US West Texas Intermediate crude fell 31 US cents to US$52.64 a barrel as of 0127 GMT after settling 46 US cents, or 0.9 per cent, up in the previous session.
Brent futures for February delivery dropped 30 US cents to US$54.75 a barrel after ending the previous session up 59 US cents, or 1.1 per cent.
"I think it is the usual reversal of fortunes that exist in the Asian time zone after the previous session's close," said Jonathan Barratt, chief investment officer at Sydney's Ayers Alliance. "In this case there is some profit taking after the last session gains. Oil prices are also weaker due to the stronger US dollar," he said. "But overall, the fact the US dollar and commodities are soaring either tells you demand for commodities has picked up or there is a need for more supply," he added.
The US dollar index was slightly lower on Friday but was still close to a 14-year peak of 103.65 earlier this week.
A strong US dollar makes greenback-denominated commodities including oil more expensive for holders of other currencies.
Oil prices are trading in a band that's the highest since mid-2015.
Barratt has forecast US crude will trade around US$60 a barrel in the first quarter next year, while Brent will be around US$62-US$63 a barrel.
Prices are expected to be supported by a deal by the Organization of the Petroleum Exporting Countries and non-Opec oil producers to cut output by almost 1.8 million bpd from Jan 1.
Saudi Arabia's Energy Minister Khalid al-Falih said on Thursday he was confident there would be "a high level of commitment" from oil producers to abide by the pact curbing production.
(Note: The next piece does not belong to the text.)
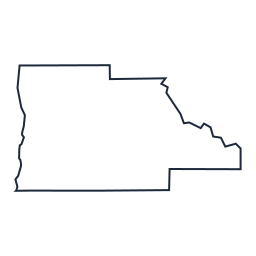 Hernando, Florida, United States of America
{"feature_id": "52423323B94618395838075", "entity_name": "Hernando", "entity_type": "district", "adm_level": 2, "iso_a3": "USA", "parent_name": "United States of America", "parent_adm1": "Florida", "projection": "equal_earth", "projection_center": [-82.437, 28.564], "detail": "fine", "context": "isolated", "style": "outline", "palette": "slate", "viewbox_px": 256, "rotation_deg": 0, "n_neighbors": 0, "source": "geoboundaries", "source_scale": "gbopen_adm2", "svg_char_len": 634}
<svg xmlns="http://www.w3.org/2000/svg" viewBox="0 0 256 256"><path d="M240.6,169.2L240.6,148.5L235.8,143.7L225.3,146.6L220.9,137.7L213.2,136.5L210.5,127.3L204.0,123.6L200.7,128.1L189.3,122.5L183.9,123.2L180.5,114.0L166.4,92.8L167.7,87.2L161.3,83.8L165.5,78.3L109.9,79.1L109.7,65.2L77.7,65.3L19.6,65.5L17.5,87.9L21.3,107.6L24.9,115.2L23.8,126.1L22.1,132.8L22.1,134.9L23.9,137.3L21.8,143.3L21.4,144.3L19.8,145.3L19.3,149.3L19.1,158.4L20.4,160.1L21.1,164.2L20.9,166.3L18.2,175.8L15.4,179.4L17.4,186.7L16.3,190.4L15.9,190.8L29.9,190.6L97.2,190.7L169.1,190.1L169.6,169.0L240.6,169.2Z" fill="none" stroke="#1e293b" stroke-width="2"/></svg>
That came as Talal Nasser Al Athbi, head of the Organization of Arab Petroleum Exporting Countries' (OAPEC) Executive Bureau on Thursday said that supply and demand in global oil markets should rebalance during the first or second quarter of next year.
But moves by Libya to boost oil production following the reopening of the country's main oil pipelines in the west could be overshadowed by an unresolved political power struggle and the risk of new blockades.